▸ Aufgabenstellung
Nenne den Vater von Johanna von Valois, wie ihn der Text über sie angibt.

▸ Übungstext
Heiligenkalender
4. Februar
Heilige Mutter Johanna von Valois, Gründerin der „Annunziaten“
Königstochter und Ordensgründerin
(23. April 1464 bis 4. Februar 1505)
Heilig gesprochen am 28. Mai 1950
Wie König Ludwig IX., der Heilige, (1215-1270), der erlauchteste Name der Capetinger war, die in Frankreich durch Jahrhunderte regierten, so ist die heilige Johanna der schönste Ruhm derer von Valois, die nach langem Streit, nach dem sogenannten Hundertjährigen (1328-1429) Krieg mit England die französische Königskrone trugen, bis ihnen (im Jahre 1589) die Bourbonen folgten. – (siehe den Beitrag: Warum das französische Königshaus Valois aussterben musste)
Als Tochter, Schwester, Gemahlin und Verstoßene dreier Könige hat Johanna von Valois, äußerlich gesehen, die Höhen und Tiefen des menschlichen Lebens wie wenige erfahren. Ihr Großvater war Karl VII., der – dank des Gott gefügten Eingreifens der heiligen Jeanne d`Arc (1412-1431) – im Jahre 1429 in Reims zum König gekrönt wurde und sich mit Maria von Anjou vermählt hatte. Sein Sohn, König Ludwig XI. von Frankreich (1461-1483), vermählt mit Charlotte von Savoyen, war der Vater Johannas. Diese war jedoch unschön und verwachsen und deshalb nicht gern gesehen von ihrem Vater, der neben manchen guten Eigenschaften doch einen sehr unguten Charakter hatte und der jene unumschränkte Regierungsform begann, die später unter Ludwig XIV. Ihren Höhepunkt und zugleich ihr beginnendes Verhängnis erreichte. Einer seiner Grundsätze war: „Wer nicht zu täuschen versteht, der versteht nicht zu regieren!“ und man sagt von ihm: Er schläft im Kriege nur mit einem Auge, im Frieden hält er Tag und Nacht beide Augen offen.

▸ Extrahierte Zeilen

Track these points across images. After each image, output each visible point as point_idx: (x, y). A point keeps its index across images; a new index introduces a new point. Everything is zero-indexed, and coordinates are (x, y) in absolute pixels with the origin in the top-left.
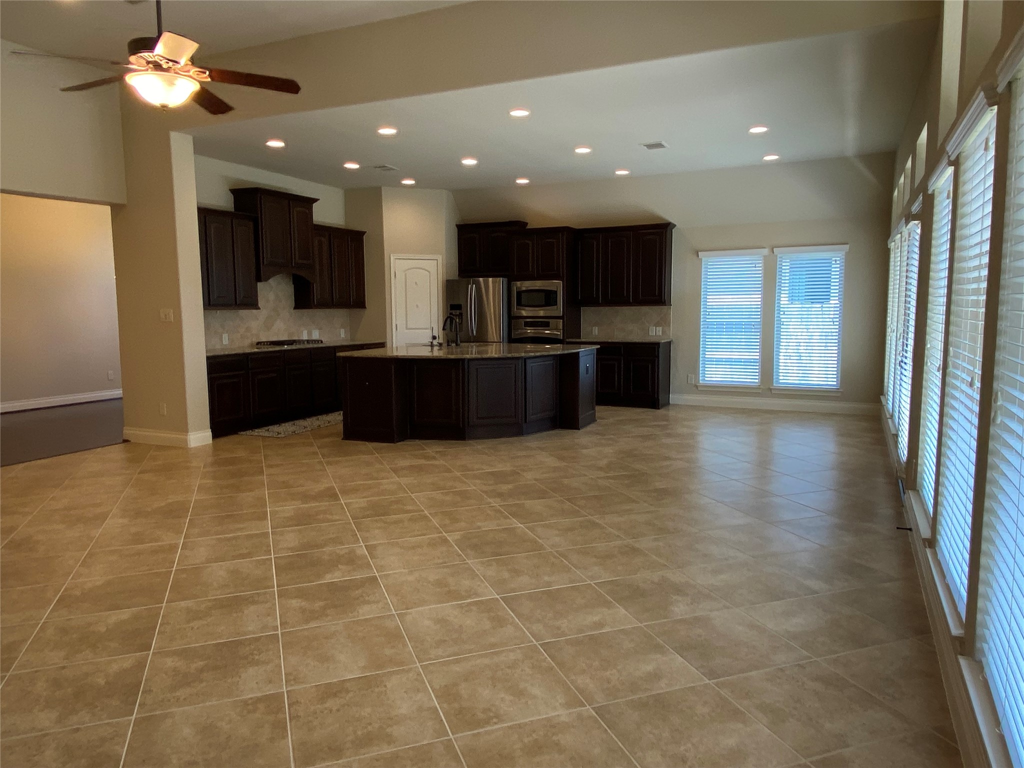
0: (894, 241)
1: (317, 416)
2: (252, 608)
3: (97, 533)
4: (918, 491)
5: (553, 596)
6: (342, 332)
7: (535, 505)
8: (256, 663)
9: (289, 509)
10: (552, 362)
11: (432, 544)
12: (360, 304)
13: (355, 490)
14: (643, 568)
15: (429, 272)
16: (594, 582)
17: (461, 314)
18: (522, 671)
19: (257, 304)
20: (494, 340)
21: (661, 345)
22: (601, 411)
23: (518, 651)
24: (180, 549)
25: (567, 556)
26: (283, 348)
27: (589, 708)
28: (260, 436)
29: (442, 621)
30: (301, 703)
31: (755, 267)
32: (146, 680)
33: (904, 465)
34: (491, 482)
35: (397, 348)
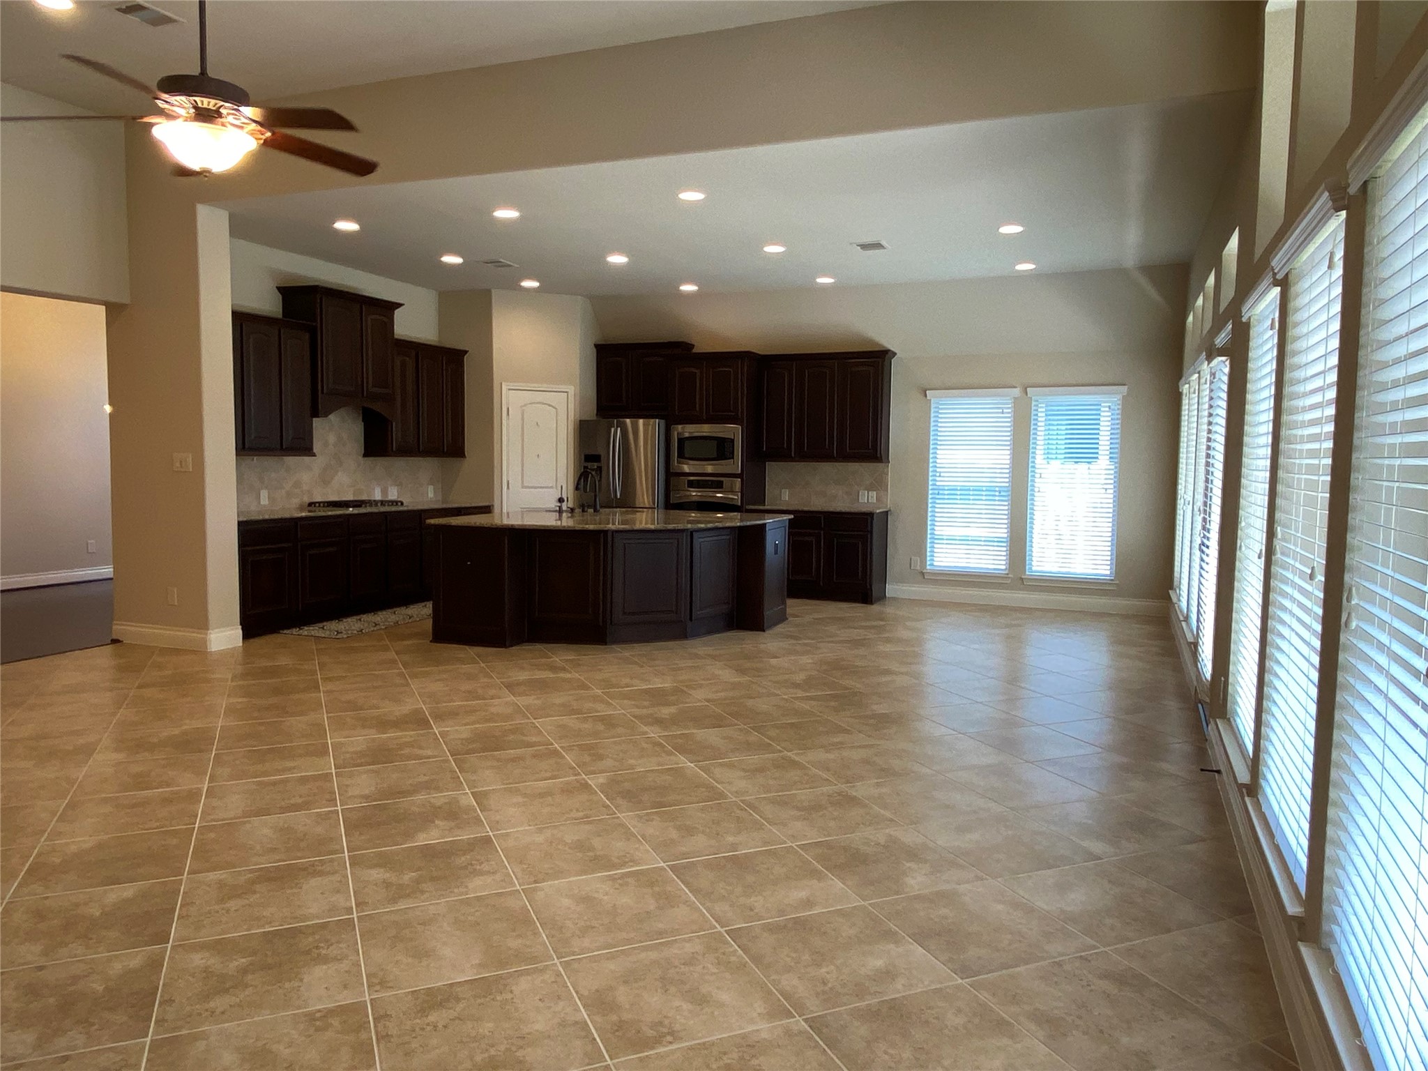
0: (1189, 383)
1: (392, 608)
2: (314, 882)
3: (81, 773)
4: (1229, 720)
5: (740, 864)
6: (431, 488)
7: (711, 736)
8: (325, 960)
9: (360, 740)
10: (728, 537)
11: (567, 791)
12: (457, 451)
13: (453, 714)
14: (863, 824)
15: (556, 409)
16: (797, 844)
17: (600, 469)
18: (704, 967)
19: (311, 449)
20: (645, 504)
21: (875, 516)
22: (793, 605)
23: (697, 940)
24: (203, 797)
25: (757, 808)
26: (347, 512)
27: (800, 1019)
28: (312, 636)
29: (587, 900)
30: (391, 1016)
31: (1003, 413)
32: (164, 985)
33: (1208, 684)
34: (646, 703)
35: (508, 513)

▸ Ergebnis
König Ludwig XI. von Frankreich